Which lines in the items below contain the string "resources"? Show each of those lines in full, matching case exactly.
┌──
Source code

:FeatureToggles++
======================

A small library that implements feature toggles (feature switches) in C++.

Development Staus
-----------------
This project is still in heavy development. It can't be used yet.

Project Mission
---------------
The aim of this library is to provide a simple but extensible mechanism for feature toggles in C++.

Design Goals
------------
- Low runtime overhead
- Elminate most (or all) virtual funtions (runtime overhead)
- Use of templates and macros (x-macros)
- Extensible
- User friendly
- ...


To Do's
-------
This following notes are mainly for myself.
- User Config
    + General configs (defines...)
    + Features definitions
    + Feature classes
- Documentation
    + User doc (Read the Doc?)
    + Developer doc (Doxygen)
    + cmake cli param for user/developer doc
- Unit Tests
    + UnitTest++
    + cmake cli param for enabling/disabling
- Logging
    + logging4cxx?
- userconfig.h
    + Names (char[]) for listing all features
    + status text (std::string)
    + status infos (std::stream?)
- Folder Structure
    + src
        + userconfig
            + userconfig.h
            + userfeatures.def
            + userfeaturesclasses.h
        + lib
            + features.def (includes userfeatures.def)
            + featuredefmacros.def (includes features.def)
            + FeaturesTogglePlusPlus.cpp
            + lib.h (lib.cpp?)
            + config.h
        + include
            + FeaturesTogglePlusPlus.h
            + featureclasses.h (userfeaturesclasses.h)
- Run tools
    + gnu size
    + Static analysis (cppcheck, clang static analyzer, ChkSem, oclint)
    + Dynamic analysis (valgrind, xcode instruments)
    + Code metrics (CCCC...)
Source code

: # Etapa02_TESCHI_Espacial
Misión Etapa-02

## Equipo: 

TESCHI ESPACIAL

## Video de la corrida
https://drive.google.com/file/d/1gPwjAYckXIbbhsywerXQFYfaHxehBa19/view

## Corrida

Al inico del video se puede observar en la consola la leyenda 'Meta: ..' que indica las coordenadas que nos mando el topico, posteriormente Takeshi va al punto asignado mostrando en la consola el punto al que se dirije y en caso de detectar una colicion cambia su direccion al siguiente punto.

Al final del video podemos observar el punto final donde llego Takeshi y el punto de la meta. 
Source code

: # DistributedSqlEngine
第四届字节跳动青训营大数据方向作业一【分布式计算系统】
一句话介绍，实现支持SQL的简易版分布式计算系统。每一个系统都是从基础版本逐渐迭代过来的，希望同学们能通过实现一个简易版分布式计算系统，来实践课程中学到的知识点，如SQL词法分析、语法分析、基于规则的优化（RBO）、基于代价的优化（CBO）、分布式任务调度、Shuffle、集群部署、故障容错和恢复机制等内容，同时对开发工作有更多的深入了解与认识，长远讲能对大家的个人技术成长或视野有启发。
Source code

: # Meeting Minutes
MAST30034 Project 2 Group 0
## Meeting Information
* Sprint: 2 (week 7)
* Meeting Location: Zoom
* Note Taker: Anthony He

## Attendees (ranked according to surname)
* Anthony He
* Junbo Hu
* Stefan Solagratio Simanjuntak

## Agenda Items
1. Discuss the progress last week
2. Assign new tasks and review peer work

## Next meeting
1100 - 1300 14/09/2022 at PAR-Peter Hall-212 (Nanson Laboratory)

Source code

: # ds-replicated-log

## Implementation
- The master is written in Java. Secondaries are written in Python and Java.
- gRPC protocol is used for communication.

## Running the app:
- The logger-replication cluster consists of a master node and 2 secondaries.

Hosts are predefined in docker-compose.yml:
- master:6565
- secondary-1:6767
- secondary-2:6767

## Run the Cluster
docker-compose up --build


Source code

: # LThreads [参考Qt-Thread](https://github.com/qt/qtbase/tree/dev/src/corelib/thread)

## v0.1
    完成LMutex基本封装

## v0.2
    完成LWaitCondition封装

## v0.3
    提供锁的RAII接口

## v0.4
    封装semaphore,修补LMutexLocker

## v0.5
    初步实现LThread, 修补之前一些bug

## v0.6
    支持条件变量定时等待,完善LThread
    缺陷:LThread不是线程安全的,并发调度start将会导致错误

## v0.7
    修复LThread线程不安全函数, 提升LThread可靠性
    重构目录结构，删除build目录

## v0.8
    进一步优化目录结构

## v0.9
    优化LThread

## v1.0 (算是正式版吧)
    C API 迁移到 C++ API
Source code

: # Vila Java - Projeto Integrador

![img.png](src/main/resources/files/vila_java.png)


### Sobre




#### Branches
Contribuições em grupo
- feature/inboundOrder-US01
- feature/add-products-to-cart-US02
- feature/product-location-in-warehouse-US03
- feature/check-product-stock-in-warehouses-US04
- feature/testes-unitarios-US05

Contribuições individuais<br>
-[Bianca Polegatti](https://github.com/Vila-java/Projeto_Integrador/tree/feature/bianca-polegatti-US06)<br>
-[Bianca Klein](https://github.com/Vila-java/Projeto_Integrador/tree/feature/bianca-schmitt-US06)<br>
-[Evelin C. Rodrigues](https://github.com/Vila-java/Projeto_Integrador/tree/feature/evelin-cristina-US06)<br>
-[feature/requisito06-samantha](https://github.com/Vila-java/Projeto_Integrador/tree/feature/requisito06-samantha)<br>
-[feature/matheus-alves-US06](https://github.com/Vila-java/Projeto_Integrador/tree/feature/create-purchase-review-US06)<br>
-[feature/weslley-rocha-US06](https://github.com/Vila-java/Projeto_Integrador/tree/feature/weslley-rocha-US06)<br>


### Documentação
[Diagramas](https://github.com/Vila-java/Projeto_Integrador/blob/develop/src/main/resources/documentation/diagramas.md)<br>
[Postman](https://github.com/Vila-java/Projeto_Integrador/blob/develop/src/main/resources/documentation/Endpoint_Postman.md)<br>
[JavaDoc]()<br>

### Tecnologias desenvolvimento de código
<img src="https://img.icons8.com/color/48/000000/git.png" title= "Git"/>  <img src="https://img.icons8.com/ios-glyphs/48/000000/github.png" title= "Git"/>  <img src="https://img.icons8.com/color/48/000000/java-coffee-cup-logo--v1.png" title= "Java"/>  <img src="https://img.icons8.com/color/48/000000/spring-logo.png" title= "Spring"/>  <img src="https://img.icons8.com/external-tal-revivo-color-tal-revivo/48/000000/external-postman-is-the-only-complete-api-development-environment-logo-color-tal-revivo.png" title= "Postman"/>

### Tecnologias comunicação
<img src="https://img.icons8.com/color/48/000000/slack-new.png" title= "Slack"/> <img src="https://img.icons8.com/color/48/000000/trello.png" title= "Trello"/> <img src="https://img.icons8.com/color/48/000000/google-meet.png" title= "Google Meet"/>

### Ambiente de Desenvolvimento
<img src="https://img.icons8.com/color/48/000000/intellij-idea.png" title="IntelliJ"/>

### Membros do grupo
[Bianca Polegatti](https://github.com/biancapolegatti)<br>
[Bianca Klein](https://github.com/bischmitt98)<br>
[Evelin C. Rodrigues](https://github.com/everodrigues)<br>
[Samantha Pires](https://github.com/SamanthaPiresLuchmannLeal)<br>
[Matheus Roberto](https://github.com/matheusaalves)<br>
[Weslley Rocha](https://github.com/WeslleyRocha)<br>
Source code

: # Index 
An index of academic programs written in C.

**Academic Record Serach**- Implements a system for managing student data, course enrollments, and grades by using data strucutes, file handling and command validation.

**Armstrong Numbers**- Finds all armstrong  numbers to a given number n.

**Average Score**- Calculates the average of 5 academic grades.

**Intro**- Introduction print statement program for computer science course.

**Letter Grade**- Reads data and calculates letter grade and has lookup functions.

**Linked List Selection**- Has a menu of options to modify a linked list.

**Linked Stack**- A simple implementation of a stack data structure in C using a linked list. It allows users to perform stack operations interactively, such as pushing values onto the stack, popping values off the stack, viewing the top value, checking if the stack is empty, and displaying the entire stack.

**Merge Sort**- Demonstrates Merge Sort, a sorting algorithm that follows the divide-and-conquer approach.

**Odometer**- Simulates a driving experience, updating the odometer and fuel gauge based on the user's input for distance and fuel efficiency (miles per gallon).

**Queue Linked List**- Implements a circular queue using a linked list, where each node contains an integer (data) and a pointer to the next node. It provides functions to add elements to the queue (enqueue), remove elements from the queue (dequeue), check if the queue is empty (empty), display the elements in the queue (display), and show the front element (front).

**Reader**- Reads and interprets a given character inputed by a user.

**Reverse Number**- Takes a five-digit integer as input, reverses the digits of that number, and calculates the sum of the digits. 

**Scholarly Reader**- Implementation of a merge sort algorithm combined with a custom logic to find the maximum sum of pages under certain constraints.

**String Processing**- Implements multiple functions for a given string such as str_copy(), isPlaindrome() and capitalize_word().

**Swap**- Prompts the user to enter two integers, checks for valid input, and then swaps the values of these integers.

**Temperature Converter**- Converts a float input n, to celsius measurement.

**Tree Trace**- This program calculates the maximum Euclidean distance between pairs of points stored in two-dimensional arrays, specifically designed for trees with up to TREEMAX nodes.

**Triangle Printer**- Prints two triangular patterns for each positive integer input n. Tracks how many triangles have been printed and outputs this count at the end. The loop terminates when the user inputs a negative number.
└──
Exercise answer:
![img.png](src/main/resources/files/vila_java.png)
[Diagramas](https://github.com/Vila-java/Projeto_Integrador/blob/develop/src/main/resources/documentation/diagramas.md)<br>
[Postman](https://github.com/Vila-java/Projeto_Integrador/blob/develop/src/main/resources/documentation/Endpoint_Postman.md)<br>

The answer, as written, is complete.